▶ **What is being asked**
Once the pictures are removed, output the remaining entries exactly as given.

▶ **Materials provided**
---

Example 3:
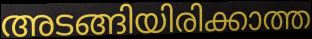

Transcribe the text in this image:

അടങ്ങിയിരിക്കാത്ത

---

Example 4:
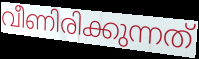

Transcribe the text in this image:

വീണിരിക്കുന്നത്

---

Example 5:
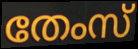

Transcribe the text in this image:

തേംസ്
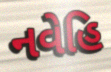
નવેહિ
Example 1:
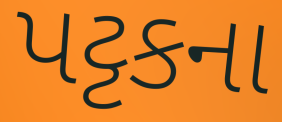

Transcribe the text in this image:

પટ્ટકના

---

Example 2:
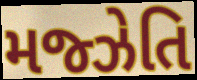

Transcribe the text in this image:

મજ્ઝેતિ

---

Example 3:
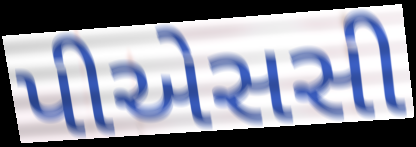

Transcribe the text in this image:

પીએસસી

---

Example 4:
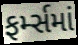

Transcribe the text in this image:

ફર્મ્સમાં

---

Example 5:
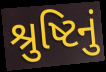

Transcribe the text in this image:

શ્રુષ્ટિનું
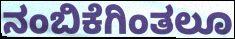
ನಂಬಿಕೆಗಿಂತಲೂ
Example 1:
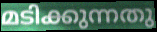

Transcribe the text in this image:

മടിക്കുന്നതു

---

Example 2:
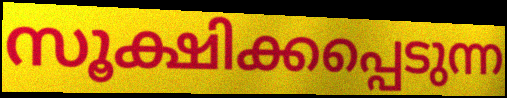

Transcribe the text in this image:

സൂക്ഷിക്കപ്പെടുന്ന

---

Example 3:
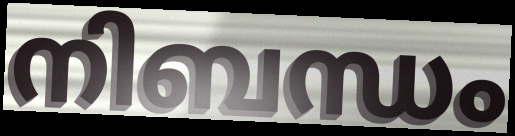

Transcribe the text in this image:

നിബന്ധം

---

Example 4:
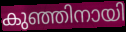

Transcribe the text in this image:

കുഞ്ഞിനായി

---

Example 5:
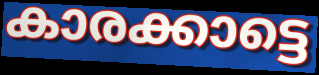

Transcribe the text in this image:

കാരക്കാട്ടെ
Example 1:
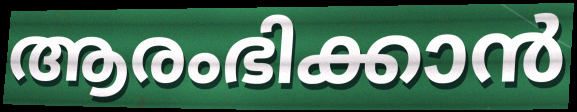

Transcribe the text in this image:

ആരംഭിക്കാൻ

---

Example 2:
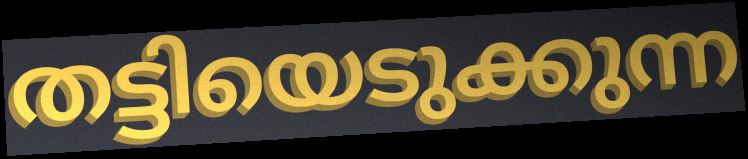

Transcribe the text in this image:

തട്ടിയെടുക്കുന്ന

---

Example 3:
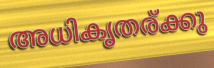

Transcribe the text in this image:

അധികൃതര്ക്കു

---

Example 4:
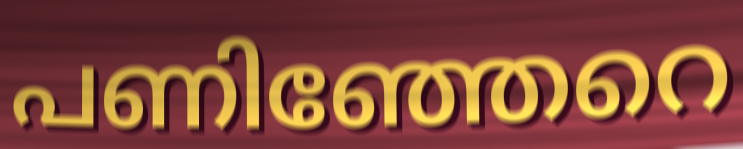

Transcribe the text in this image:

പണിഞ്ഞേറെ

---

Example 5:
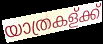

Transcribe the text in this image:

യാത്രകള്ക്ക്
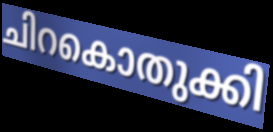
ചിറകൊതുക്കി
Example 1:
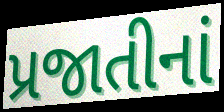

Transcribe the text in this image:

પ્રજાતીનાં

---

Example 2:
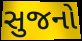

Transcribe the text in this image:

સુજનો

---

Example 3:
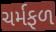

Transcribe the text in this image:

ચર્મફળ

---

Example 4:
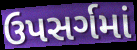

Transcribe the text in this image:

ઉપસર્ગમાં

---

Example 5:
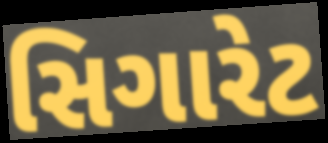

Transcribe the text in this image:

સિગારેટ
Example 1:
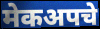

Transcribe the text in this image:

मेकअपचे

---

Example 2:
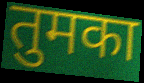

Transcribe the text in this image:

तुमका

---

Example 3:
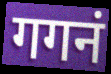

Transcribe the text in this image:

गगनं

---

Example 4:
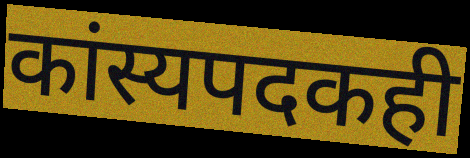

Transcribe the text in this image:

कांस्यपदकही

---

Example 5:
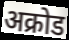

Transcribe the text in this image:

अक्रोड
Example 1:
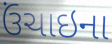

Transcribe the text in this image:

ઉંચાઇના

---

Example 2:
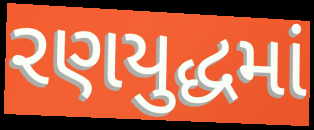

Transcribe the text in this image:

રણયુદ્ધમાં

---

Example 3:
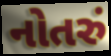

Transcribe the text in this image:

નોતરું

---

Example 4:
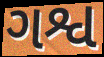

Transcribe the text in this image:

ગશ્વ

▶ **Result**
---

Example 3:

Transcribe the text in this image:

അടങ്ങിയിരിക്കാത്ത

---

Example 4:

Transcribe the text in this image:

വീണിരിക്കുന്നത്

---

Example 5:

Transcribe the text in this image:

തേംസ്
નવેહિ
Example 1:

Transcribe the text in this image:

પટ્ટકના

---

Example 2:

Transcribe the text in this image:

મજ્ઝેતિ

---

Example 3:

Transcribe the text in this image:

પીએસસી

---

Example 4:

Transcribe the text in this image:

ફર્મ્સમાં

---

Example 5:

Transcribe the text in this image:

શ્રુષ્ટિનું
ನಂಬಿಕೆಗಿಂತಲೂ
Example 1:

Transcribe the text in this image:

മടിക്കുന്നതു

---

Example 2:

Transcribe the text in this image:

സൂക്ഷിക്കപ്പെടുന്ന

---

Example 3:

Transcribe the text in this image:

നിബന്ധം

---

Example 4:

Transcribe the text in this image:

കുഞ്ഞിനായി

---

Example 5:

Transcribe the text in this image:

കാരക്കാട്ടെ
Example 1:

Transcribe the text in this image:

ആരംഭിക്കാൻ

---

Example 2:

Transcribe the text in this image:

തട്ടിയെടുക്കുന്ന

---

Example 3:

Transcribe the text in this image:

അധികൃതര്ക്കു

---

Example 4:

Transcribe the text in this image:

പണിഞ്ഞേറെ

---

Example 5:

Transcribe the text in this image:

യാത്രകള്ക്ക്
ചിറകൊതുക്കി
Example 1:

Transcribe the text in this image:

પ્રજાતીનાં

---

Example 2:

Transcribe the text in this image:

સુજનો

---

Example 3:

Transcribe the text in this image:

ચર્મફળ

---

Example 4:

Transcribe the text in this image:

ઉપસર્ગમાં

---

Example 5:

Transcribe the text in this image:

સિગારેટ
Example 1:

Transcribe the text in this image:

मेकअपचे

---

Example 2:

Transcribe the text in this image:

तुमका

---

Example 3:

Transcribe the text in this image:

गगनं

---

Example 4:

Transcribe the text in this image:

कांस्यपदकही

---

Example 5:

Transcribe the text in this image:

अक्रोड
Example 1:

Transcribe the text in this image:

ઉંચાઇના

---

Example 2:

Transcribe the text in this image:

રણયુદ્ધમાં

---

Example 3:

Transcribe the text in this image:

નોતરું

---

Example 4:

Transcribe the text in this image:

ગશ્વ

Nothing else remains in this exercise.